We are fully supportive of this proposal as written. We believe that reaching some solution for the backfunding issue is critical to the Arbitrum ecosystem and believe this particular proposal has done excellent work in balancing what is essential and what is practical to put forth a workable solution.
Savvy DAO has done an exceptional job putting this together We have been involved in this process and cannot adequately express the amount of work and thought put into this proposal. Savvy has spoken to every stakeholder and considered all arguments with an open mind. I believe they have sincerely tried to be unbiased and taken precautions only to accept arguments supported by compelling analysis. I believe the process alone is an example of well-intentioned and thoughtful DAO governance.
Arbitrum lives by the strength of its small teams. The Arbitrum delegates were impressed with and supportive of the teams that passed the initial round with a quorum but were excluded due to the 50M cutoff and small print that explained how that cutoff would exclude teams with fewer votes.
There are many reasons to backfund these ~30 projects:
- These are primarily the smaller and Arbitrum native teams that governance wants to support. I believe the proposal above has given substantial evidence around this point.
- An untested voting process meant that political relationships were a decisive factor in the initial STIP vote. We should expect this type of political imperfection in a young DAO. However, we should not let an imperfect political process lead us to a self-inflicted wound
- We should be happy the program was such an unmitigated success. I have not seen the Arbitrum governance and community so alive in a long time.
Backfunding the STIP is cheap.

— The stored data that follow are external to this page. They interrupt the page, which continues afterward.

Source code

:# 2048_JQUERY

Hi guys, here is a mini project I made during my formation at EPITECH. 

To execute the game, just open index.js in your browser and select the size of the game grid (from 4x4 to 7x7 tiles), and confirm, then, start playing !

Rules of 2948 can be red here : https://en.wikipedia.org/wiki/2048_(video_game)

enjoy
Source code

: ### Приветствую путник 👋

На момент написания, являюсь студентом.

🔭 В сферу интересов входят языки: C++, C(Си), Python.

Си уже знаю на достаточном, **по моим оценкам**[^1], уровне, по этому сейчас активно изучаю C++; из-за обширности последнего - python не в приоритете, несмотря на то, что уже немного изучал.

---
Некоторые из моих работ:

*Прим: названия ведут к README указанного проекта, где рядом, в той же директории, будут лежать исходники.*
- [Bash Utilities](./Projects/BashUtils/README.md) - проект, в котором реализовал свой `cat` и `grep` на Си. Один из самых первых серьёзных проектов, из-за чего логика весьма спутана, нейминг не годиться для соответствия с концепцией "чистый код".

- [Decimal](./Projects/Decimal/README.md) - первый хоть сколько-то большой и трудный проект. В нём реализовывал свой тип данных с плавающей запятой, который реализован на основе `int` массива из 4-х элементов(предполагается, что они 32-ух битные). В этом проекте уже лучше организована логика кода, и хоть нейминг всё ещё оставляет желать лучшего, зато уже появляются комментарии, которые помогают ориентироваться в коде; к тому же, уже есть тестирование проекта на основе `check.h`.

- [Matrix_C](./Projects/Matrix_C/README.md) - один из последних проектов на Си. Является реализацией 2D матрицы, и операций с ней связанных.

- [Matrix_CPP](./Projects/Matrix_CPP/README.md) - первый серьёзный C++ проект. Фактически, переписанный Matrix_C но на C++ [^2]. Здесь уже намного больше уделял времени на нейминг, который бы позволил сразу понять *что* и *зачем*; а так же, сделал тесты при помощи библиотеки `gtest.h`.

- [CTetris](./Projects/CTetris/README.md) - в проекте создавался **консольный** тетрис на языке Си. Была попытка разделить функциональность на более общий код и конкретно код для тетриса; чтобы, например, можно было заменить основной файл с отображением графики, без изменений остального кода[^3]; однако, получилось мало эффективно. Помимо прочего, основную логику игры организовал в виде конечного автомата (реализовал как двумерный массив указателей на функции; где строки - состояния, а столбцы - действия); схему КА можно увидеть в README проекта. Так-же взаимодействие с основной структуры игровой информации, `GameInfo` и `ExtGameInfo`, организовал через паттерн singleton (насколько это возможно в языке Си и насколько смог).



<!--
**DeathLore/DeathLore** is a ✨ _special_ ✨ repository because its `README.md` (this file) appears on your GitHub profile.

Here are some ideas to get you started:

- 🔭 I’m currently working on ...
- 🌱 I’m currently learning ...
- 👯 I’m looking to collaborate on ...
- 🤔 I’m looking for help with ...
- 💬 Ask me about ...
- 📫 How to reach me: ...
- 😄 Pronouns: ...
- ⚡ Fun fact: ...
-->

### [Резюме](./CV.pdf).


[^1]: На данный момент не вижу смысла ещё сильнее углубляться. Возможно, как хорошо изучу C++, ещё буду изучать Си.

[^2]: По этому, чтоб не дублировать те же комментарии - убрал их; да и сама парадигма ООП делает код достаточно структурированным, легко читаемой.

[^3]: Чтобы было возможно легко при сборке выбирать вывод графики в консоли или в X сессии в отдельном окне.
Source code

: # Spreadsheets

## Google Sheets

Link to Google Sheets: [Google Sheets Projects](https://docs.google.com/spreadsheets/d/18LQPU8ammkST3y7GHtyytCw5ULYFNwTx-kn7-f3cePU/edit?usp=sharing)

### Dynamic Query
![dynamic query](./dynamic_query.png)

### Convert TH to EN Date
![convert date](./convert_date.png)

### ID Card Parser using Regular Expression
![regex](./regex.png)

It’s entirely normal for companies and ecosystems to spend to strengthen network effects. Arbitrum is worth $10B FDV — Spotify, Uber, Twitter, Netflix, and Amazon were all spending significantly over $1B per year when they were at $10B.
In this proposal, we are spending a marginal $25M to repair a situation that is disproportionately hurting small, hardworking teams that are the lifeblood of Arbitrum’s ecosystem and network effect. Please do not underestimate how hard it is for a small team to compete with a larger project that has a large amount of incentives. As one example, we estimate that GMX’s $12M of ARB incentives will lead to between $15B and $25B of incremental volumes. How can a small team compete for those volumes if they don’t have incentives because we are waiting to see the data from the first round?
What matters for Arbitrum is the demand story. Investors want Arbitrum to bring on more teams, community members, investors, and customers. Investors want to see Arbitrum grow transactions and volumes. They want to see Arbitrum’s network effect strengthened. They want Arbitrum to regain and retain its title as the undisputed leader of defi built by small, decentralized teams.
Instead, if ~30 small Arbitrum teams feel disenfranchised by the political process (and a few of these teams shut down because they can’t compete with large teams that have a few million of ARB to spend) then Arbitrum will become a less interesting place to invest.
Arbitrum has a golden opportunity to regain its position as the undisputed leader in defi after falling a bit behind Optimism (in large part due to intelligent allocation of OP incentives). It can do this as market volumes and volatility are coming back, which is lucky. We should be focused on giving this our best shot at a reasonable price. It doesn’t really matter if Arbitrum spends 25, 50, or 75bps of FDV (e.g. 25M ARB is 25bps of Arbitrum FDV). What matters is that the program works to attract teams and users that can drive innovation and strengthen Arbitrum’s network effects.
Theia is highly aligned with the Arbitrum ecosystem. We have investments in Arbitrum, GMX, GNS, GMD and Trader Joe. After meeting with a lot of the teams that stand to be left out in the cold by this proposal, we also have an emotional investment in the outcome of this vote.